• _Assigned task A_
Answer these questions using the passage on MTA extension files:
(i) Which library does the Jenkins pipeline sample use?
(ii) What schema version does the sample MTA extension file declare?
(iii) What value does the sample MTA extension file give for "extends"?
• _Assigned task B_
Condense the paragraph of the passage on MTA extension files that begins "In the above mta extension file" into one shorter sentence that keeps its main facts.
• _Assigned task C_
List every top-level key in the sample MTA extension file shown in the passage on MTA extension files.

• _Source passage_
========================================
For instance, we have the credentials stored in the Jenkins instance, and we can fetch the credentials and then finally load them into the MTA extension file as shown below:
def functionSample(extensionFiles){
unstash 'deployDescriptor'

extensionFiles.each { fileName ->
def mtaData = readYaml file: fileName

withCredentials([
usernamePassword(credentialsId: globalPipelineEnvironment.configuration.general.serviceBrokerCredentialsId, usernameVariable: 'SERVICEBROKER_USERNAME', passwordVariable: 'SERVICEBROKER_PASSWORD'),
]){

mtaData['modules'].each{module->
if (module['name']=='module1'){
module['parameters']['service-broker-user'] = "${SERVICEBROKER_USERNAME}"
module['parameters']['service-broker-password'] = "${SERVICEBROKER_PASSWORD}"
module['properties']['SBF_BROKER_CREDENTIALS'] = "{ \"${SERVICEBROKER_USERNAME}\": \"${SERVICEBROKER_PASSWORD}\" }"
}
}
}

sh "rm $fileName"
writeYaml file: fileName, data: mtaData
}

stash name: 'deployDescriptor'
}

In the above sample from the Jenkins pipeline, it makes use of the Piper library. DeployDescriptor is the step from the piper library, which contains all the extension files.

Sample example of a mta extension file is shown below:
_schema-version: "3.1"
extends: cloud-test
ID: cloudci-test

modules:
- name: module1
parameters:
host: cloud-test
health-check-timeout: 80
- name: module2
parameters:
service-broker-user:
service-broker-password:

In the above mta extension file, the parameters namely service-broker-user and service-broke-password are left null, but using the pipeline, we are fetching the credentials from the Jenkins instance and injecting the parameter values into the extension files dynamically during the build from the Jenkins pipeline.

Hence, each space in a cloud foundry can have its own extension file with its custom values.
========================================
• _Recorded data_
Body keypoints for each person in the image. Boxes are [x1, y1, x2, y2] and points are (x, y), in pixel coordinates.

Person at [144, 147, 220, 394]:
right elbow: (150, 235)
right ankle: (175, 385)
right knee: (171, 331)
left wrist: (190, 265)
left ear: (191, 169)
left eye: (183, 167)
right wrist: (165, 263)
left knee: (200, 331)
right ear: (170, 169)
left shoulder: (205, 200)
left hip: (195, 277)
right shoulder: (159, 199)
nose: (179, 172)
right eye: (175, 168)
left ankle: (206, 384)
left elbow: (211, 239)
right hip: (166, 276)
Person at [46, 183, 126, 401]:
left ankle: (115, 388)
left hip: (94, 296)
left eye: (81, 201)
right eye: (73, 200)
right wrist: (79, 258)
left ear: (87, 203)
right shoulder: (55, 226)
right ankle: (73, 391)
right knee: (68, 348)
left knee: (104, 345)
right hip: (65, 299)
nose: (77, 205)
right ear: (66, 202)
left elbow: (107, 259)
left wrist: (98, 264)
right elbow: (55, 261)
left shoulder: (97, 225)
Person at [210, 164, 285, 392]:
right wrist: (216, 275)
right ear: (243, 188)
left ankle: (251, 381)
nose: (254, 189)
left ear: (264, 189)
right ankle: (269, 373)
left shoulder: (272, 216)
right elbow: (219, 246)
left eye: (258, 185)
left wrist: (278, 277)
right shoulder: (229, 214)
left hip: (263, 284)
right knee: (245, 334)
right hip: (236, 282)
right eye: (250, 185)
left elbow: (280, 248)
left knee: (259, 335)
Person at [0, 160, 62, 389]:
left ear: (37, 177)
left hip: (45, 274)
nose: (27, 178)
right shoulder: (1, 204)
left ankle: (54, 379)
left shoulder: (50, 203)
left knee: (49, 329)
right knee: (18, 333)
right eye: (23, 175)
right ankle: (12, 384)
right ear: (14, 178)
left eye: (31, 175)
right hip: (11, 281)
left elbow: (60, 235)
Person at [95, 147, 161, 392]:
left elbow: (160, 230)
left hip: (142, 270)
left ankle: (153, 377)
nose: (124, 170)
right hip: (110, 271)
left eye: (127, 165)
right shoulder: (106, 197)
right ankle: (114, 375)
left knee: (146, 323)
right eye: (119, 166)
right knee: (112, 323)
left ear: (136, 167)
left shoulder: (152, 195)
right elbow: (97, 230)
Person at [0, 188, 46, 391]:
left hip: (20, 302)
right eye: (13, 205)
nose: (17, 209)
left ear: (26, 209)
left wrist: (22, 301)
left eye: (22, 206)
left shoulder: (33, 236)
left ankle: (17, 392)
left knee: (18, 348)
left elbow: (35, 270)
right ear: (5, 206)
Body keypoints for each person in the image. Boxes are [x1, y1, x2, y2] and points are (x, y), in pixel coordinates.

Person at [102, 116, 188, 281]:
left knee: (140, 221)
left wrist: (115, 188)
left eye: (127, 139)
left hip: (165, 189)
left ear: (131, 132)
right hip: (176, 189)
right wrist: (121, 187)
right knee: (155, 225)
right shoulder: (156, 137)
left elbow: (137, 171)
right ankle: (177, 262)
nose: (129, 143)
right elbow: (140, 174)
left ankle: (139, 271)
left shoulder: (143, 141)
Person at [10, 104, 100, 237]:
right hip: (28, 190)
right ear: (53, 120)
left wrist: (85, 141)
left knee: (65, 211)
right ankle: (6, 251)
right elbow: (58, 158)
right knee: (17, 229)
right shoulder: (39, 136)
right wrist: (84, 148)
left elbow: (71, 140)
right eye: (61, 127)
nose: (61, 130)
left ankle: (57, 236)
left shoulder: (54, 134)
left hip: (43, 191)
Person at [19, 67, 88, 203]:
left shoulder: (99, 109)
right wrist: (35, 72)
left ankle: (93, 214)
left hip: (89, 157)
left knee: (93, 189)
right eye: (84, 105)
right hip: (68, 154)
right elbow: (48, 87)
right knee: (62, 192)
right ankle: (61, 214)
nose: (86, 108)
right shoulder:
========================================
• _Answer section A_
(i) The Piper library.
(ii) "3.1"
(iii) cloud-test

• _Answer section B_
The extension file leaves the service broker user and password parameters null, and the Jenkins pipeline fetches the credentials from the Jenkins instance and injects them into the extension files dynamically during the build.

• _Answer section C_
_schema-version
extends
ID
modules